Note: Single-source report; awaiting corroboration.
The World Health Organization (WHO) has prequalified the first malaria treatment specifically for newborns and infants weighing between two and five kilograms. The medicine, artemether-lumefantrine, meets international standards for quality, safety, and efficacy. This enables public sector procurement and addresses a treatment gap affecting approximately 30 million babies born annually in malaria-endemic areas of Africa.
Previously, infants were treated with formulations intended for older children, increasing the risk of dosing errors and side effects. This new development aims to enhance treatment safety and effectiveness for this vulnerable group.

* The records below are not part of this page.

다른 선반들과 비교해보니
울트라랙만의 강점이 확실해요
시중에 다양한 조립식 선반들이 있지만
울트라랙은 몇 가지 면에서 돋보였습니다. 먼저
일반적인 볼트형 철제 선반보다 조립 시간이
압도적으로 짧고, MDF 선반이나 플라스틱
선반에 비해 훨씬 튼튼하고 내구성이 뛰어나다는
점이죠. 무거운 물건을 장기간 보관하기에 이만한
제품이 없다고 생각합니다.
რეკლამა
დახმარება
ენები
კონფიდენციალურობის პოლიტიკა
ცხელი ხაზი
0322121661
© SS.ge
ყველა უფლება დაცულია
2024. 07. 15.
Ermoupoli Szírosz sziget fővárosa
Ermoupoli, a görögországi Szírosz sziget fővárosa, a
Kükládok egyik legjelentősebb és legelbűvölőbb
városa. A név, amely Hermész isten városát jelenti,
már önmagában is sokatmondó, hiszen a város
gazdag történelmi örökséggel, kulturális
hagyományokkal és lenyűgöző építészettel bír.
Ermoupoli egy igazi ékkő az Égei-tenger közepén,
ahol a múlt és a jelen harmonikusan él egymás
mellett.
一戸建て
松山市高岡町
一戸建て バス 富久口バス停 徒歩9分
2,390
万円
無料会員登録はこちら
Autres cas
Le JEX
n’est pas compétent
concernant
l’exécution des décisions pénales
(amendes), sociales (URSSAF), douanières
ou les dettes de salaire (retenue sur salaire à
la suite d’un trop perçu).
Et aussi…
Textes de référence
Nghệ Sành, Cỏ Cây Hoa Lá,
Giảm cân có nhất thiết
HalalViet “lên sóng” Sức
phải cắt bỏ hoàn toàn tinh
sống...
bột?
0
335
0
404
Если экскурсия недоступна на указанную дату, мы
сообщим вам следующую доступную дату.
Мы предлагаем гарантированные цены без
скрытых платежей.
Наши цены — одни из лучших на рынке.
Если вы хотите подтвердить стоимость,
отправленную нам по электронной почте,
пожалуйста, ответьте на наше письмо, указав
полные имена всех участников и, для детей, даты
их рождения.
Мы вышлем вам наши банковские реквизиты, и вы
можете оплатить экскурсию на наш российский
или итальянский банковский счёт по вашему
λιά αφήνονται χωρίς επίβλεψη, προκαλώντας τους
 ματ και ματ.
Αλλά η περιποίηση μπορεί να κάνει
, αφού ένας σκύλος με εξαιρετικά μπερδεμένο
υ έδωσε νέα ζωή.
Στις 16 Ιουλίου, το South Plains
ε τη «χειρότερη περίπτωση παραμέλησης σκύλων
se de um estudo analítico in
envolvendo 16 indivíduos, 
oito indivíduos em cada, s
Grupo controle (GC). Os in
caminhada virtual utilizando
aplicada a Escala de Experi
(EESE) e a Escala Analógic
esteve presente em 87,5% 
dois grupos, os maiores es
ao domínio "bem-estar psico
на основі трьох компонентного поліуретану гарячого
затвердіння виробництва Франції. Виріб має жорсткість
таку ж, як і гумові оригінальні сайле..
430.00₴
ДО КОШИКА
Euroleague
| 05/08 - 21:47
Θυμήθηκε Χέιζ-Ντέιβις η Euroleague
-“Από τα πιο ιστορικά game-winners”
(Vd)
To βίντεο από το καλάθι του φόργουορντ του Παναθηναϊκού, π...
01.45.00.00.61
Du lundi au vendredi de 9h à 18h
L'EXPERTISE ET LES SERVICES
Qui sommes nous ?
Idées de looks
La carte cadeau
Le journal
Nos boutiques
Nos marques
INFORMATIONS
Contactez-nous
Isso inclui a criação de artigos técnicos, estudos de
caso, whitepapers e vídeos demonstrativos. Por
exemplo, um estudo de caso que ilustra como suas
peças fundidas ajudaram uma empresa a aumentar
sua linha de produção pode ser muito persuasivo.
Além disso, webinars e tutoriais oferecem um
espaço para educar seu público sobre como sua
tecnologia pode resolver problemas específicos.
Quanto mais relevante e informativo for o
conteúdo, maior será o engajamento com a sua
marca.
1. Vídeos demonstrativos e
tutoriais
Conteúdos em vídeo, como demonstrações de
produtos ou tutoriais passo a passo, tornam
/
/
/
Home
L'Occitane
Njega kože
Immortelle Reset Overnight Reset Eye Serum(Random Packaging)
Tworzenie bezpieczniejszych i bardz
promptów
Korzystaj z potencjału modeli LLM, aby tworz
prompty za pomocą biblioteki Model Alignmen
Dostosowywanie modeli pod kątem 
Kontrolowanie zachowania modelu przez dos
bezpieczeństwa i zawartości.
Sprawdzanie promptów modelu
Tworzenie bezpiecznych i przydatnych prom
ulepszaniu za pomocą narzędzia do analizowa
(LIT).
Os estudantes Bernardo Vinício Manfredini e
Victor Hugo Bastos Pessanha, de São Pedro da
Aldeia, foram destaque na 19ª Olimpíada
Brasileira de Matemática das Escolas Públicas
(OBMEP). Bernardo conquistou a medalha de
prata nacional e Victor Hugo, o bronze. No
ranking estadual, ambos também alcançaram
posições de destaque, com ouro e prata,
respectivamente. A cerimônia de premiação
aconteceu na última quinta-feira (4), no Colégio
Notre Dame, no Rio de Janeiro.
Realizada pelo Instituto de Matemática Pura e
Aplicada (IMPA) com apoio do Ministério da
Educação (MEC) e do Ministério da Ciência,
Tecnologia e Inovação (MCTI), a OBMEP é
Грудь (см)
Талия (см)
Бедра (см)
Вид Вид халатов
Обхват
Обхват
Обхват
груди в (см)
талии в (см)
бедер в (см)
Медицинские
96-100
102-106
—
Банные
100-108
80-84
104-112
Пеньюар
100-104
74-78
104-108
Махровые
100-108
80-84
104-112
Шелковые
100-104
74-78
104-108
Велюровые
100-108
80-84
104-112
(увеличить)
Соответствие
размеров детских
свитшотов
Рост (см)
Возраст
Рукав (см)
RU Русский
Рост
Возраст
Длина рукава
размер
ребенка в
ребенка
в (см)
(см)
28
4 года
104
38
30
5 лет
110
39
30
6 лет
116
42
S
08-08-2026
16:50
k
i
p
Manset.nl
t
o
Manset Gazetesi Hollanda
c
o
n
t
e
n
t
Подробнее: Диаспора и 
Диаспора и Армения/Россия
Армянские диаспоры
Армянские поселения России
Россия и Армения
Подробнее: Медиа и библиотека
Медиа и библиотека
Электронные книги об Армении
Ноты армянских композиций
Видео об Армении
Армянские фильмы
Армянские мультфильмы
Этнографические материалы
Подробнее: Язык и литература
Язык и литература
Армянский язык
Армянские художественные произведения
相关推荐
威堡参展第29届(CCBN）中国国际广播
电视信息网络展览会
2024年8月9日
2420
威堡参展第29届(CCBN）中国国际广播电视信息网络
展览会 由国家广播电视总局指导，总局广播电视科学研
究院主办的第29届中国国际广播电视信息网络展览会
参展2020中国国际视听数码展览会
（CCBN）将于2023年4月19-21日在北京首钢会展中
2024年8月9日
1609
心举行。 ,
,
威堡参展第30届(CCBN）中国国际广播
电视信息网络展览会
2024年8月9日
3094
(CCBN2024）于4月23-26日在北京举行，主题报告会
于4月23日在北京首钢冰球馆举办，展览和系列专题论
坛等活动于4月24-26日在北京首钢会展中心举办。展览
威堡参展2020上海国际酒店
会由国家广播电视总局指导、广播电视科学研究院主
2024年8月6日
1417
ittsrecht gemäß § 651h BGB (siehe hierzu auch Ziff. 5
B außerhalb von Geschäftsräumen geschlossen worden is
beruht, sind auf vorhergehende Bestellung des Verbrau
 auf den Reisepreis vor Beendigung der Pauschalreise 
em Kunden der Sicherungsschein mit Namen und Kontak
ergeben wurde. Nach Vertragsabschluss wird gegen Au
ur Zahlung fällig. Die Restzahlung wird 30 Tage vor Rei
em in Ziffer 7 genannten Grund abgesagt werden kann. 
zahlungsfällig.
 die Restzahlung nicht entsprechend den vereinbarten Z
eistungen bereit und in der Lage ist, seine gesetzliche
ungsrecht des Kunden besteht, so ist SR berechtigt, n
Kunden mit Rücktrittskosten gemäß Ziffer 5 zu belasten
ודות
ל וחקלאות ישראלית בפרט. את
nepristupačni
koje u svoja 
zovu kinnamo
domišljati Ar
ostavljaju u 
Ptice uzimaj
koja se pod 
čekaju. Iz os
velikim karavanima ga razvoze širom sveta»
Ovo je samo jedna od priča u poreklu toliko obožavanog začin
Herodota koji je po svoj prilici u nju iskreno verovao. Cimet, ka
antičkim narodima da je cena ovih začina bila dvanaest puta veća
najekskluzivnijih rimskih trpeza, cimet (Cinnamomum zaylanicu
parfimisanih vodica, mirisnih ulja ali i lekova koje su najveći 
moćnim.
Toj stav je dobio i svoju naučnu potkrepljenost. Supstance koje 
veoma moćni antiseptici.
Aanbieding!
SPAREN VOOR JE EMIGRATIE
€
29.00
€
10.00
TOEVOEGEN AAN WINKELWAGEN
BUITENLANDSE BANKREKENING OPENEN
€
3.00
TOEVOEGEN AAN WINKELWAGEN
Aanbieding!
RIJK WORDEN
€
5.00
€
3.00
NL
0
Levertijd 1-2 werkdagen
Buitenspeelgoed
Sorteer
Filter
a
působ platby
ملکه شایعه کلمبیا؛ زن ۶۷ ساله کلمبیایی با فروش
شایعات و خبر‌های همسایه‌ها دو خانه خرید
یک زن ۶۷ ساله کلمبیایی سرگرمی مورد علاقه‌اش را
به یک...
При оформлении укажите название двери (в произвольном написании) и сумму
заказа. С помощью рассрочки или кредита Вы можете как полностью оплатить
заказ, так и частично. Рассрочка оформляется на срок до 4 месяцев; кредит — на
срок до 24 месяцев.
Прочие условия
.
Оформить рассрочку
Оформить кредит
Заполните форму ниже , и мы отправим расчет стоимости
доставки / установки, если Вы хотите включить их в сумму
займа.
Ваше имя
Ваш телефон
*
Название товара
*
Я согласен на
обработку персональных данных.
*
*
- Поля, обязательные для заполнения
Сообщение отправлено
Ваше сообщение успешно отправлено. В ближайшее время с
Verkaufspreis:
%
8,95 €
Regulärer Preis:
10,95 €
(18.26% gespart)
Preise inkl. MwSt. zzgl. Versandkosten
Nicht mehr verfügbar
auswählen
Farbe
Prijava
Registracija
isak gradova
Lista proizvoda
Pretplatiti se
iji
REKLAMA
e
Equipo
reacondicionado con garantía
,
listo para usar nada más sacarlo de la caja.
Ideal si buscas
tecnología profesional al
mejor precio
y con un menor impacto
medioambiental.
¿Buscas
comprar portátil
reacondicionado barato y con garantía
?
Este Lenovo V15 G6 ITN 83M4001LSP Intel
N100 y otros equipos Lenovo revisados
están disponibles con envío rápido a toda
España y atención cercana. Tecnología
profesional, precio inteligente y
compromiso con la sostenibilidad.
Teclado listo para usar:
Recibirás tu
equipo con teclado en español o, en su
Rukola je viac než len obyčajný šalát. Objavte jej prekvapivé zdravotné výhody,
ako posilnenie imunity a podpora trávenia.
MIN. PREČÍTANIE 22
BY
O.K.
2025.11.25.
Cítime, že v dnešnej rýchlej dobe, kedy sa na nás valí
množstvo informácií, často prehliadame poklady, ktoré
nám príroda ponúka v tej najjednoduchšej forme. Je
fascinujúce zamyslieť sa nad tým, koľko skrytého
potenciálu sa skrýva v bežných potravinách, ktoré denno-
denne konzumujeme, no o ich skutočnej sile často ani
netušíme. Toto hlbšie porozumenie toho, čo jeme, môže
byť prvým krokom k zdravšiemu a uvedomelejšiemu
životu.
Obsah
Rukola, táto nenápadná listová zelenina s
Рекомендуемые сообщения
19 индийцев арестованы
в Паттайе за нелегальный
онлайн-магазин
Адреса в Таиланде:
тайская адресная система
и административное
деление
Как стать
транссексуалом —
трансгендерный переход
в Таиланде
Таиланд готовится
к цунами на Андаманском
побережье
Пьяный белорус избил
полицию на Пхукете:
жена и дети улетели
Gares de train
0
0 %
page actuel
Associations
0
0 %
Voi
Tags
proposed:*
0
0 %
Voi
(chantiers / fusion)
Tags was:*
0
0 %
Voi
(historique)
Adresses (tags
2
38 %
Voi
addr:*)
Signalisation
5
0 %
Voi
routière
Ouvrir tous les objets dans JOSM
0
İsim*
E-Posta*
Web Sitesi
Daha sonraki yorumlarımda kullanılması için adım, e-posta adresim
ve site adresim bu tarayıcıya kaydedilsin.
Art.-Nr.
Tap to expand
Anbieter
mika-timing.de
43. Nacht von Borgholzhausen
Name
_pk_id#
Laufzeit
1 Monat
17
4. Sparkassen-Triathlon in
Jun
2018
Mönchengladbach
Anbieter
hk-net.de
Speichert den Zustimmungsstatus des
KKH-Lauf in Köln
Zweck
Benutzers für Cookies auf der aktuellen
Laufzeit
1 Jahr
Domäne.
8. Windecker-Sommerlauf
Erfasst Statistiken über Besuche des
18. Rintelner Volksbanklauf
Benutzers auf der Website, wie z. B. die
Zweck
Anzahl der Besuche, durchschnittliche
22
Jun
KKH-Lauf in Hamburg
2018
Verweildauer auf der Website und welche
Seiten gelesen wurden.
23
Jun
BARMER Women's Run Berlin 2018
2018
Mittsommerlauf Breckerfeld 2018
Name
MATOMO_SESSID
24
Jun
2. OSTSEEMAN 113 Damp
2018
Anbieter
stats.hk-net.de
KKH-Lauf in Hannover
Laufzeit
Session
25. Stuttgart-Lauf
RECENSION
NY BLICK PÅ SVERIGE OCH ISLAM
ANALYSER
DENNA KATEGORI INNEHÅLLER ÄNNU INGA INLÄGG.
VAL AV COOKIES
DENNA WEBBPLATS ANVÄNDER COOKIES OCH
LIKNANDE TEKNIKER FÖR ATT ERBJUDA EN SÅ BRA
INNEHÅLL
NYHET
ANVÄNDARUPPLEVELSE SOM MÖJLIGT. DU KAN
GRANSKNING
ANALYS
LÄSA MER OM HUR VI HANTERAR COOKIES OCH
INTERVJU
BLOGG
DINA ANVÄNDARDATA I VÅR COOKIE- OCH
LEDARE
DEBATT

Additionally, WHO has approved three new rapid diagnostic tests (RDTs) that detect a different malaria parasite protein, pf-LDH. This move addresses the limitations of HRP2-based RDTs. Studies in 46 countries have shown that some strains of the malaria parasite have lost the gene producing HRP2, leading to false-negative results. In the Horn of Africa, this has resulted in up to 80% of cases being missed, delaying treatment and increasing the risk of severe illness and death.
WHO now recommends that countries transition to these new pf-LDH-targeting RDTs when over 5% of malaria cases are missed due to pf-hrp2 gene deletions, ensuring more accurate diagnosis and supporting malaria control efforts.
WHO Director-General Dr. Tedros Adhanom Ghebreyesus highlighted the progress made with new vaccines, diagnostic tools, mosquito nets, and medicines for the youngest patients, but stressed that ending malaria will require sustained political and financial commitment.